"""

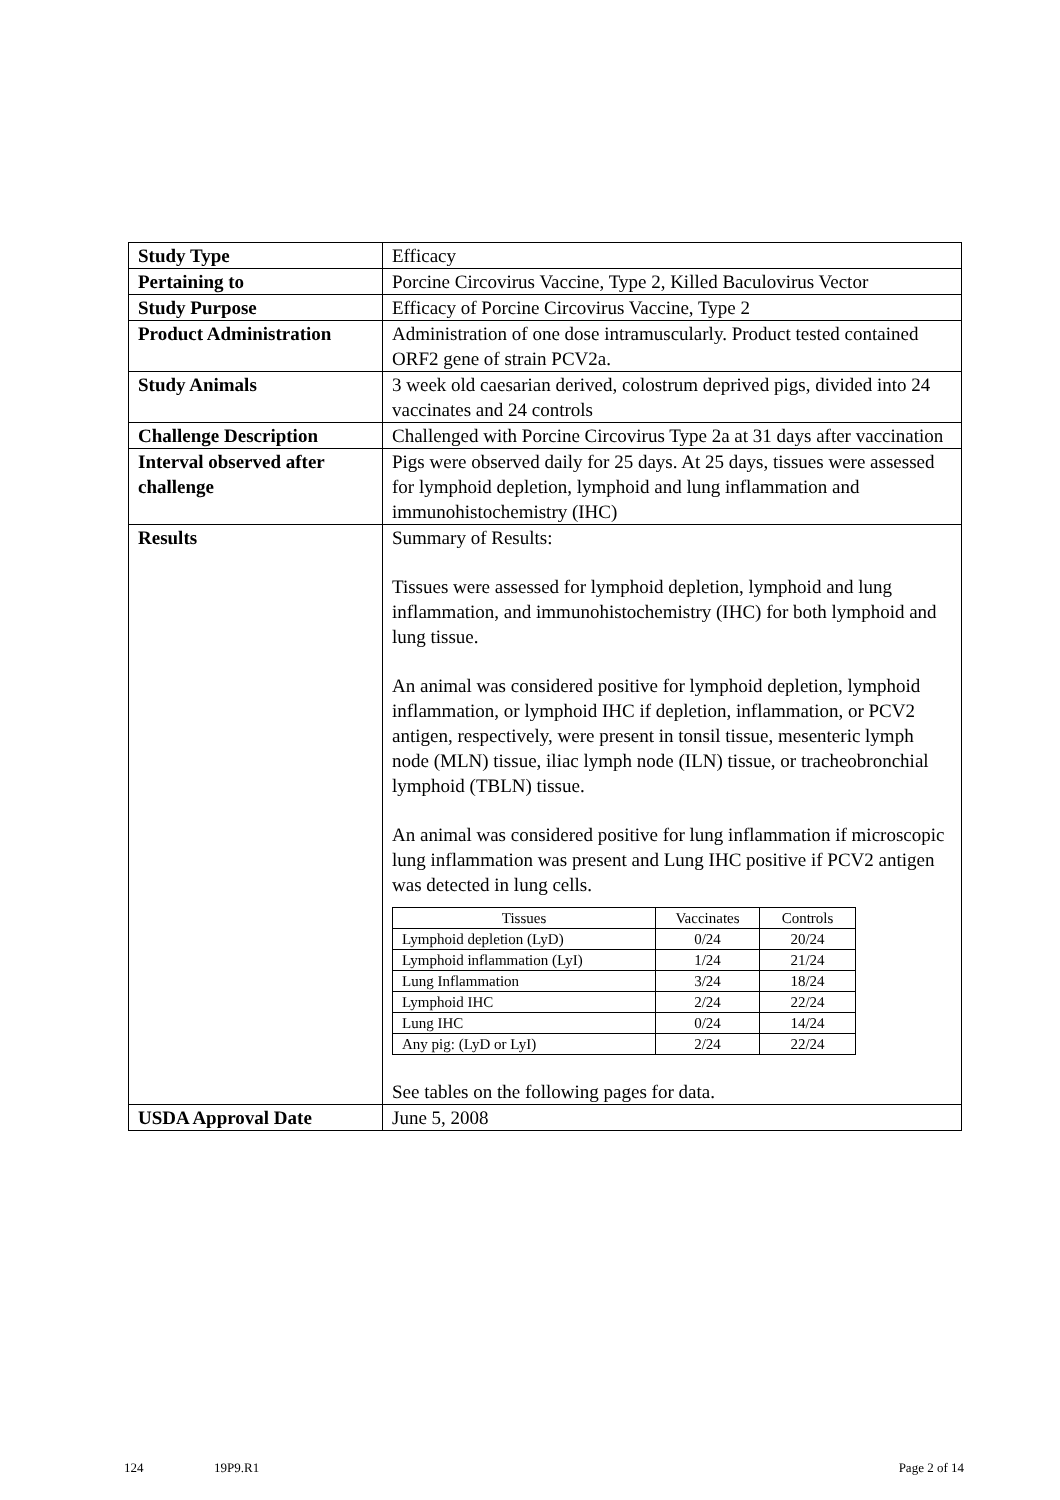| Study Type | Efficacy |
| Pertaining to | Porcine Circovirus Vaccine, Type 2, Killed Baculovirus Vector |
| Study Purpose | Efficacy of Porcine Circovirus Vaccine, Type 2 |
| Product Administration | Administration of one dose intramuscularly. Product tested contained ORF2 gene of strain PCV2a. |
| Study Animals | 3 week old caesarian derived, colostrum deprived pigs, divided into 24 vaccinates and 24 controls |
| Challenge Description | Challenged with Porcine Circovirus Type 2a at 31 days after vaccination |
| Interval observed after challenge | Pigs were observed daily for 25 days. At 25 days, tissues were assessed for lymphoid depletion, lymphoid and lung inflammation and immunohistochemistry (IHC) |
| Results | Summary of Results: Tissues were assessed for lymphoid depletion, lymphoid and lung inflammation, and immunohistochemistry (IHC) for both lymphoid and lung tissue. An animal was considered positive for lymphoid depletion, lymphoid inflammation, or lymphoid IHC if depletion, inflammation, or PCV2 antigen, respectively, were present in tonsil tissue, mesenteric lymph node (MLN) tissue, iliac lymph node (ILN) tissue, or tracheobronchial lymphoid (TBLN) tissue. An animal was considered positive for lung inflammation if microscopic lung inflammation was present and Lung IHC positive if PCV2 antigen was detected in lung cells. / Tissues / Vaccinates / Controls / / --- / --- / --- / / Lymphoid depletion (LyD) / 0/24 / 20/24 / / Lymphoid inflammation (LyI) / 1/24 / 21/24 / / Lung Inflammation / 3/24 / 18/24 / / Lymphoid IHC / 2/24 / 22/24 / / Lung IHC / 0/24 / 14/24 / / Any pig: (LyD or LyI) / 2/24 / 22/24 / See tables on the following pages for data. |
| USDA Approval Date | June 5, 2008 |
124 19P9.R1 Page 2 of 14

"""

*EXERCISE:* The required answer is an exact, picture-free copy of the lines from the opening of the listing above through the line with "immunohistochemistry (IHC) |".

*TASK RESULT:*
| Study Type | Efficacy |
| Pertaining to | Porcine Circovirus Vaccine, Type 2, Killed Baculovirus Vector |
| Study Purpose | Efficacy of Porcine Circovirus Vaccine, Type 2 |
| Product Administration | Administration of one dose intramuscularly. Product tested contained ORF2 gene of strain PCV2a. |
| Study Animals | 3 week old caesarian derived, colostrum deprived pigs, divided into 24 vaccinates and 24 controls |
| Challenge Description | Challenged with Porcine Circovirus Type 2a at 31 days after vaccination |
| Interval observed after challenge | Pigs were observed daily for 25 days. At 25 days, tissues were assessed for lymphoid depletion, lymphoid and lung inflammation and immunohistochemistry (IHC) |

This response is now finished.